____ Dataset extract

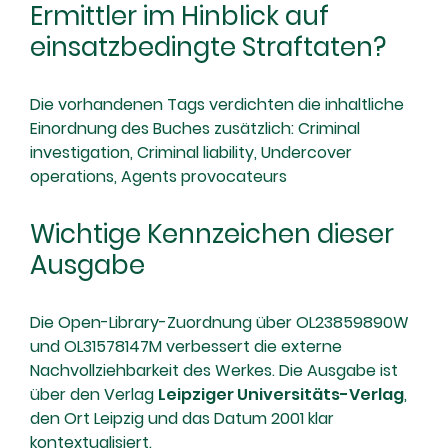
Ermittler im Hinblick auf
einsatzbedingte Straftaten?
Die vorhandenen Tags verdichten die inhaltliche
Einordnung des Buches zusätzlich: Criminal
investigation, Criminal liability, Undercover
operations, Agents provocateurs
Wichtige Kennzeichen dieser
Ausgabe
Die Open-Library-Zuordnung über OL23859890W
und OL31578147M verbessert die externe
Nachvollziehbarkeit des Werkes. Die Ausgabe ist
über den Verlag
Leipziger Universitäts-Verlag
,
den Ort Leipzig und das Datum 2001 klar
kontextualisiert.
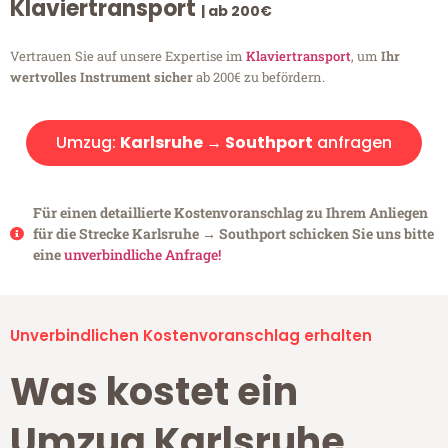
Klaviertransport
| ab 200€
Vertrauen Sie auf unsere Expertise im
Klaviertransport
, um
Ihr
wertvolles Instrument sicher
ab 200€ zu befördern.
Umzug:
Karlsruhe → Southport
anfragen
Für einen detaillierte Kostenvoranschlag zu Ihrem Anliegen
für die Strecke Karlsruhe → Southport schicken Sie uns bitte
eine
unverbindliche Anfrage!
Unverbindlichen Kostenvoranschlag erhalten
Was kostet ein
Umzug Karlsruhe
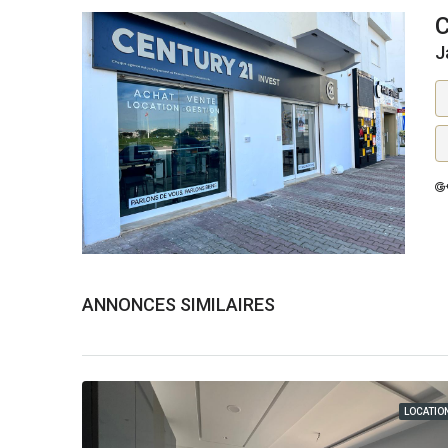
J
ANNONCES SIMILAIRES
LOCATIO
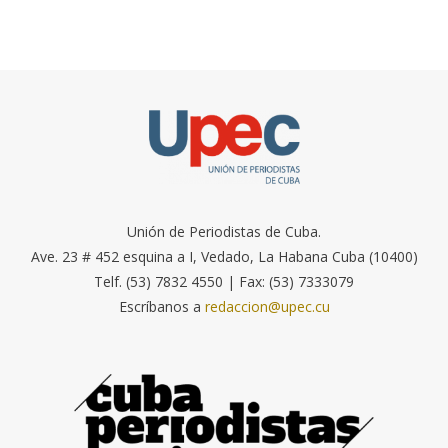
Unión de Periodistas de Cuba.
Ave. 23 # 452 esquina a I, Vedado, La Habana Cuba (10400)
Telf. (53) 7832 4550 | Fax: (53) 7333079
Escríbanos a
redaccion@upec.cu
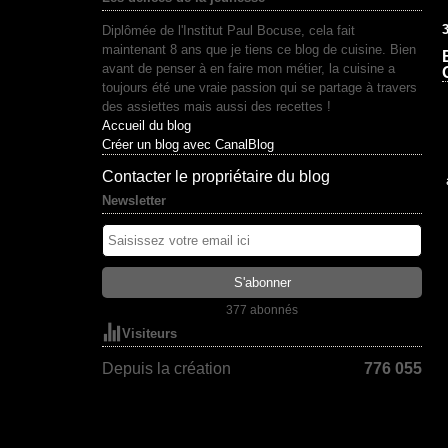
Diplômée de l'Institut Paul Bocuse, cela fait
maintenant 8 ans que je tiens ce blog de cuisine. Bien
avant de penser à en faire mon métier, la cuisine a
toujours été une vraie passion qui se partage à travers
des assiettes mais aussi des recettes !
Accueil du blog
Créer un blog avec CanalBlog
Contacter le propriétaire du blog
Newsletter
377 abonnés
Visiteurs
Depuis la création
776 055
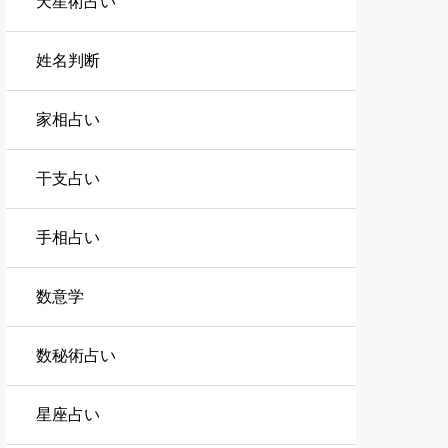
天星術占い
姓名判断
家相占い
干支占い
手相占い
数意学
数秘術占い
星座占い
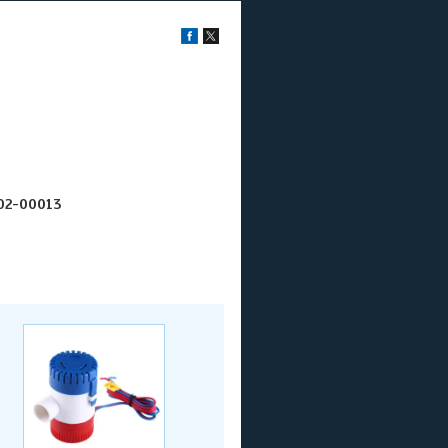
02-00013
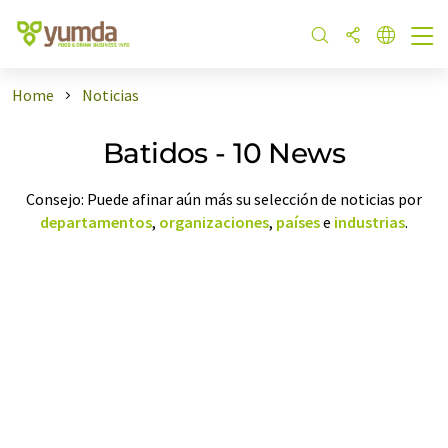
Home
Noticias
Batidos - 10 News
Consejo: Puede afinar aún más su selección de noticias por
departamentos
,
organizaciones
,
países
e
industrias
.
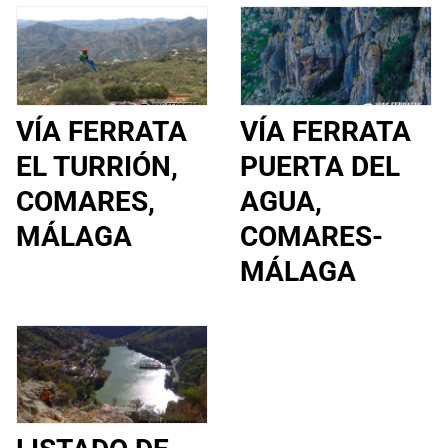
VÍA FERRATA
VÍA FERRATA
EL TURRIÓN,
PUERTA DEL
COMARES,
AGUA,
MÁLAGA
COMARES-
MÁLAGA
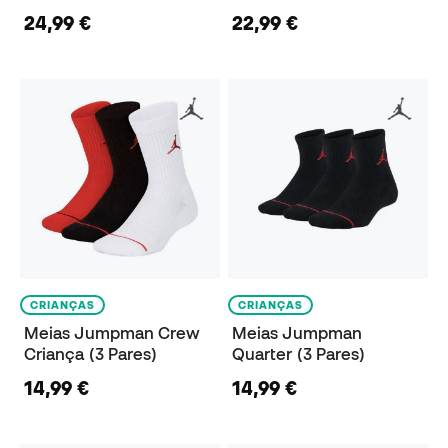
24,99 €
22,99 €
CRIANÇAS
CRIANÇAS
Meias Jumpman Crew
Meias Jumpman
Criança (3 Pares)
Quarter (3 Pares)
14,99 €
14,99 €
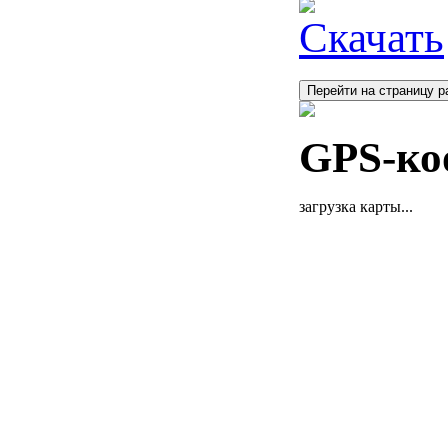
Скачать
Перейти на страницу р
GPS-ко
загрузка карты...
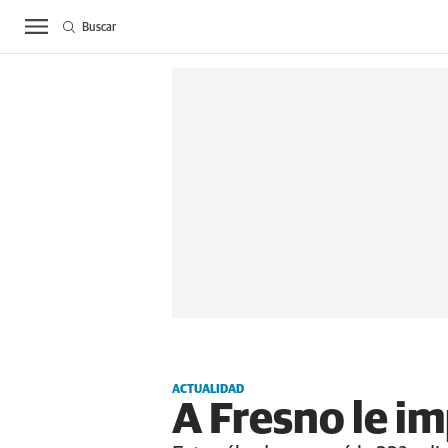
Buscar
ACTUALIDAD
BIE
ACTUALIDAD
A Fresno le i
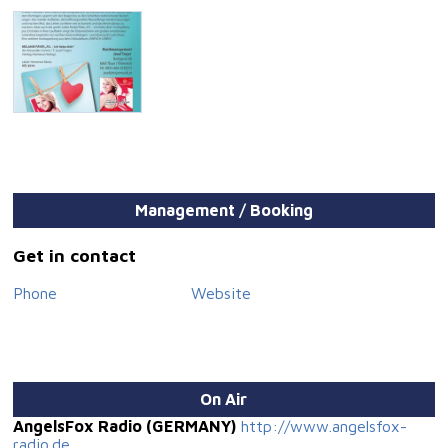
Management / Booking
Get in contact
Phone
Website
On Air
AngelsFox Radio (GERMANY)
http://www.angelsfox-
radio.de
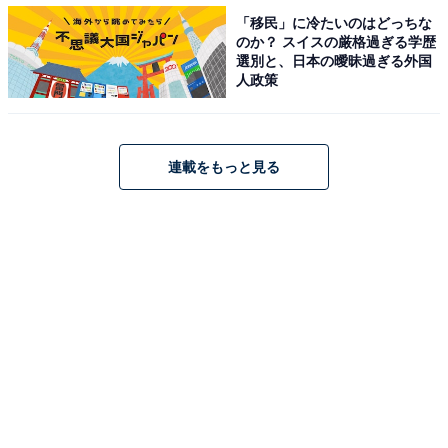
「移民」に冷たいのはどっちな
のか？ スイスの厳格過ぎる学歴
選別と、日本の曖昧過ぎる外国
・
人政策
【脳トレ】この漢字はなんて読む？ 「氷柱」【難読漢字
クイズ】
連載をもっと見る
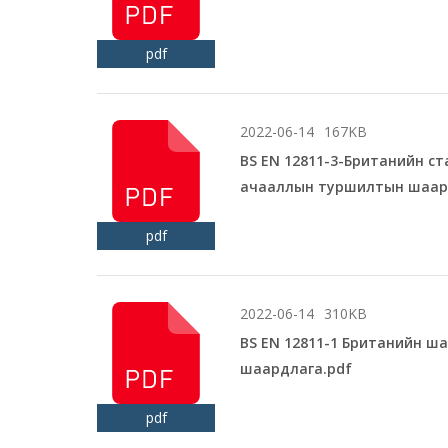
pdf
2022-06-14
167KB
BS EN 12811-3-Британийн с
ачааллын туршилтын шаар
pdf
2022-06-14
310KB
BS EN 12811-1 Британийн ша
шаардлага.pdf
pdf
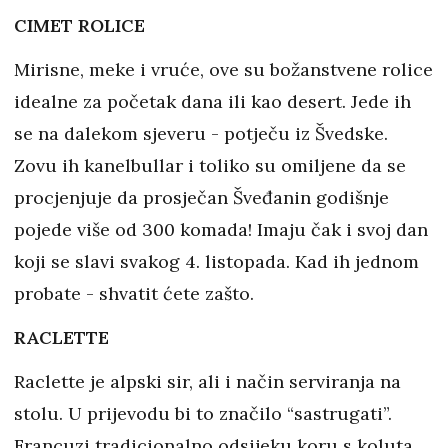
CIMET ROLICE
Mirisne, meke i vruće, ove su božanstvene rolice
idealne za početak dana ili kao desert. Jede ih
se na dalekom sjeveru - potječu iz Švedske.
Zovu ih kanelbullar i toliko su omiljene da se
procjenjuje da prosječan Šveđanin godišnje
pojede više od 300 komada! Imaju čak i svoj dan
koji se slavi svakog 4. listopada. Kad ih jednom
probate - shvatit ćete zašto.
RACLETTE
Raclette je alpski sir, ali i način serviranja na
stolu. U prijevodu bi to značilo “sastrugati”.
Francuzi tradicionalno odsijeku koru s koluta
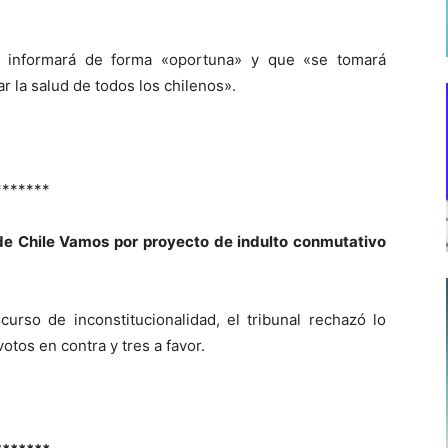
e informará de forma «oportuna» y que «se tomará
r la salud de todos los chilenos».
*******
e Chile Vamos por proyecto de indulto conmutativo
curso de inconstitucionalidad, el tribunal rechazó lo
votos en contra y tres a favor.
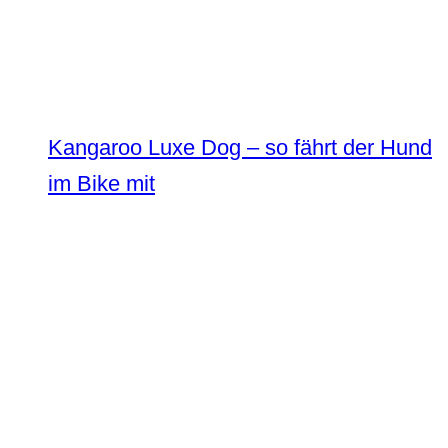
Kangaroo Luxe Dog – so fährt der Hund
im Bike mit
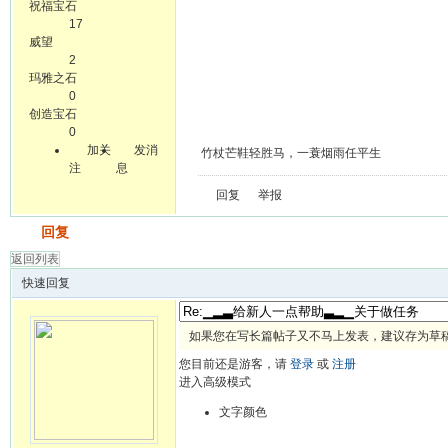
祝福宝石
17
威望
2
玛雅之石
0
创造宝石
0
加关
发消
竹杖芒鞋轻胜马，一蓑烟雨任平生
注
息
回复
举报
发帖
回复
返回列表
快速回复
如果您在写长篇帖子又不马上发表，建议存为草
您目前还是游客，请
登录
或
注册
进入高级模式
文字颜色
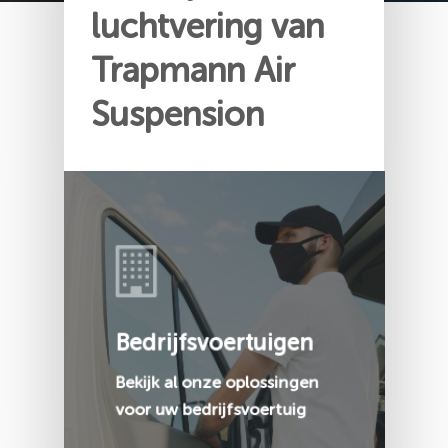
luchtvering van
Trapmann Air
Suspension
Bedrijfsvoertuigen
Bekijk al onze oplossingen
voor uw bedrijfsvoertuig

________

▶ Instructions to follow: Word for word, return the material, omitting the pictures.

▶ Exercise solution:
Ermittler im Hinblick auf
einsatzbedingte Straftaten?
Die vorhandenen Tags verdichten die inhaltliche
Einordnung des Buches zusätzlich: Criminal
investigation, Criminal liability, Undercover
operations, Agents provocateurs
Wichtige Kennzeichen dieser
Ausgabe
Die Open-Library-Zuordnung über OL23859890W
und OL31578147M verbessert die externe
Nachvollziehbarkeit des Werkes. Die Ausgabe ist
über den Verlag
Leipziger Universitäts-Verlag
,
den Ort Leipzig und das Datum 2001 klar
kontextualisiert.
Klaviertransport
| ab 200€
Vertrauen Sie auf unsere Expertise im
Klaviertransport
, um
Ihr
wertvolles Instrument sicher
ab 200€ zu befördern.
Umzug:
Karlsruhe → Southport
anfragen
Für einen detaillierte Kostenvoranschlag zu Ihrem Anliegen
für die Strecke Karlsruhe → Southport schicken Sie uns bitte
eine
unverbindliche Anfrage!
Unverbindlichen Kostenvoranschlag erhalten
Was kostet ein
Umzug Karlsruhe
J
ANNONCES SIMILAIRES
LOCATIO
Unión de Periodistas de Cuba.
Ave. 23 # 452 esquina a I, Vedado, La Habana Cuba (10400)
Telf. (53) 7832 4550 | Fax: (53) 7333079
Escríbanos a
redaccion@upec.cu
Diplômée de l'Institut Paul Bocuse, cela fait
maintenant 8 ans que je tiens ce blog de cuisine. Bien
avant de penser à en faire mon métier, la cuisine a
toujours été une vraie passion qui se partage à travers
des assiettes mais aussi des recettes !
Accueil du blog
Créer un blog avec CanalBlog
Contacter le propriétaire du blog
Newsletter
377 abonnés
Visiteurs
Depuis la création
776 055
天星術占い
姓名判断
家相占い
干支占い
手相占い
数意学
数秘術占い
星座占い
02-00013
Home
Noticias
Batidos - 10 News
Consejo: Puede afinar aún más su selección de noticias por
departamentos
,
organizaciones
,
países
e
industrias
.
VÍA FERRATA
VÍA FERRATA
EL TURRIÓN,
PUERTA DEL
COMARES,
AGUA,
MÁLAGA
COMARES-
MÁLAGA
24,99 €
22,99 €
CRIANÇAS
CRIANÇAS
Meias Jumpman Crew
Meias Jumpman
Criança (3 Pares)
Quarter (3 Pares)
14,99 €
14,99 €
Скачать
Перейти на страницу р
GPS-ко
загрузка карты...
Buscar
ACTUALIDAD
BIE
ACTUALIDAD
A Fresno le i
Management / Booking
Get in contact
Phone
Website
On Air
AngelsFox Radio (GERMANY)
http://www.angelsfox-
radio.de
「移民」に冷たいのはどっちな
のか？ スイスの厳格過ぎる学歴
選別と、日本の曖昧過ぎる外国
・
人政策
【脳トレ】この漢字はなんて読む？ 「氷柱」【難読漢字
クイズ】
連載をもっと見る
pdf
2022-06-14
167KB
BS EN 12811-3-Британийн с
ачааллын туршилтын шаар
pdf
2022-06-14
310KB
BS EN 12811-1 Британийн ша
шаардлага.pdf
pdf
CIMET ROLICE
Mirisne, meke i vruće, ove su božanstvene rolice
idealne za početak dana ili kao desert. Jede ih
se na dalekom sjeveru - potječu iz Švedske.
Zovu ih kanelbullar i toliko su omiljene da se
procjenjuje da prosječan Šveđanin godišnje
pojede više od 300 komada! Imaju čak i svoj dan
koji se slavi svakog 4. listopada. Kad ih jednom
probate - shvatit ćete zašto.
RACLETTE
Raclette je alpski sir, ali i način serviranja na
stolu. U prijevodu bi to značilo “sastrugati”.
Francuzi tradicionalno odsijeku koru s koluta
e informará de forma «oportuna» y que «se tomará
r la salud de todos los chilenos».
*******
e Chile Vamos por proyecto de indulto conmutativo
curso de inconstitucionalidad, el tribunal rechazó lo
votos en contra y tres a favor.
Kangaroo Luxe Dog – so fährt der Hund
im Bike mit
祝福宝石
17
威望
2
玛雅之石
0
创造宝石
0
加关
发消
竹杖芒鞋轻胜马，一蓑烟雨任平生
注
息
回复
举报
发帖
回复
返回列表
快速回复
如果您在写长篇帖子又不马上发表，建议存为草
您目前还是游客，请
登录
或
注册
进入高级模式
文字颜色
luchtvering van
Trapmann Air
Suspension
Bedrijfsvoertuigen
Bekijk al onze oplossingen
voor uw bedrijfsvoertuig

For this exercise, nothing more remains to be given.